- [Work task]: Your job is to copy every line in the material containing the word "input".

- [Data for processing]:
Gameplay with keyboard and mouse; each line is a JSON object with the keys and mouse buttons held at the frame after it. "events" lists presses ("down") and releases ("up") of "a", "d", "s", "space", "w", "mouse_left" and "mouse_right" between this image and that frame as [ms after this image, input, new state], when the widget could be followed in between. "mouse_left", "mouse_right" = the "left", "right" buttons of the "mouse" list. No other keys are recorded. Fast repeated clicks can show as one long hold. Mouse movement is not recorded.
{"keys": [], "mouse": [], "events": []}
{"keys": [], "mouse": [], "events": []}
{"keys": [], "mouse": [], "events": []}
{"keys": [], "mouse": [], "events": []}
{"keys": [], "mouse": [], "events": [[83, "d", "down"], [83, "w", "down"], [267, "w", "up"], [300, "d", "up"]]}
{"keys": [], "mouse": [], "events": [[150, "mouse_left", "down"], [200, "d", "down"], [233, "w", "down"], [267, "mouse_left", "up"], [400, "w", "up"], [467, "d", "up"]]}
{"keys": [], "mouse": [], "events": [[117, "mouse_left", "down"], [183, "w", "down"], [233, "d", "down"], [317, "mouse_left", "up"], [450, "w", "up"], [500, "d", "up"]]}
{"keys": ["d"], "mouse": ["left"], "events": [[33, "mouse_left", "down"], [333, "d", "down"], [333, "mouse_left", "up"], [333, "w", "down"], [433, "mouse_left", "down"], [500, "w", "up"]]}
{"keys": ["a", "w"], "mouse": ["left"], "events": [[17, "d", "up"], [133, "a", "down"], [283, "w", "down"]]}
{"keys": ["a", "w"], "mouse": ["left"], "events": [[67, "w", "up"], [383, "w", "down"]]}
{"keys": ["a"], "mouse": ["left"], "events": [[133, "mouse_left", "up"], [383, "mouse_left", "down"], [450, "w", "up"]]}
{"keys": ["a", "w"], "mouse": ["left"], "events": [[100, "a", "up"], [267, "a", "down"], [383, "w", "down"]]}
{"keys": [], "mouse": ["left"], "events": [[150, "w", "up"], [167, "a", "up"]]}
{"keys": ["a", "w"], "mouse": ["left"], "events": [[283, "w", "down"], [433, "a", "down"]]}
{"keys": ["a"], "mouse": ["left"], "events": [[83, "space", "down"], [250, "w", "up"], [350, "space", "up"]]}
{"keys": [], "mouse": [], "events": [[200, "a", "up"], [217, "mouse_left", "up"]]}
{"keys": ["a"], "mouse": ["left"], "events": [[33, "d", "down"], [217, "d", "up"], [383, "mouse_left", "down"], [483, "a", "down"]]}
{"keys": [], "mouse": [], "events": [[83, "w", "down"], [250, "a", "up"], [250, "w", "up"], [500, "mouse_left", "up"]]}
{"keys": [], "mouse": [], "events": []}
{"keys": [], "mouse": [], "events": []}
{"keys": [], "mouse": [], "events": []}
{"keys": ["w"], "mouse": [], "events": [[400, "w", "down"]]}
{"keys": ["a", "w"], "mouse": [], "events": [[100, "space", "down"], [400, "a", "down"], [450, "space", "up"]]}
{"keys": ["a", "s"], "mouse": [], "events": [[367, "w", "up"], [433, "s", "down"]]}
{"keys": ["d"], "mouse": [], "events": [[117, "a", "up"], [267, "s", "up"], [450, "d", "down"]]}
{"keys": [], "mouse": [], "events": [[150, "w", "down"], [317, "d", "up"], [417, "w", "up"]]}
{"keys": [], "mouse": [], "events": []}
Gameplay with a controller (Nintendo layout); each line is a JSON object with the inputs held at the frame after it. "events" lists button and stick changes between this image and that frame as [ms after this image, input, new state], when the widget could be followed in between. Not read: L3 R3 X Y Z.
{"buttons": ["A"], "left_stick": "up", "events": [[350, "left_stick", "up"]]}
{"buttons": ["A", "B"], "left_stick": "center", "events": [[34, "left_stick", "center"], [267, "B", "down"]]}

- [Written solution]:
Gameplay with keyboard and mouse; each line is a JSON object with the keys and mouse buttons held at the frame after it. "events" lists presses ("down") and releases ("up") of "a", "d", "s", "space", "w", "mouse_left" and "mouse_right" between this image and that frame as [ms after this image, input, new state], when the widget could be followed in between. "mouse_left", "mouse_right" = the "left", "right" buttons of the "mouse" list. No other keys are recorded. Fast repeated clicks can show as one long hold. Mouse movement is not recorded.
Gameplay with a controller (Nintendo layout); each line is a JSON object with the inputs held at the frame after it. "events" lists button and stick changes between this image and that frame as [ms after this image, input, new state], when the widget could be followed in between. Not read: L3 R3 X Y Z.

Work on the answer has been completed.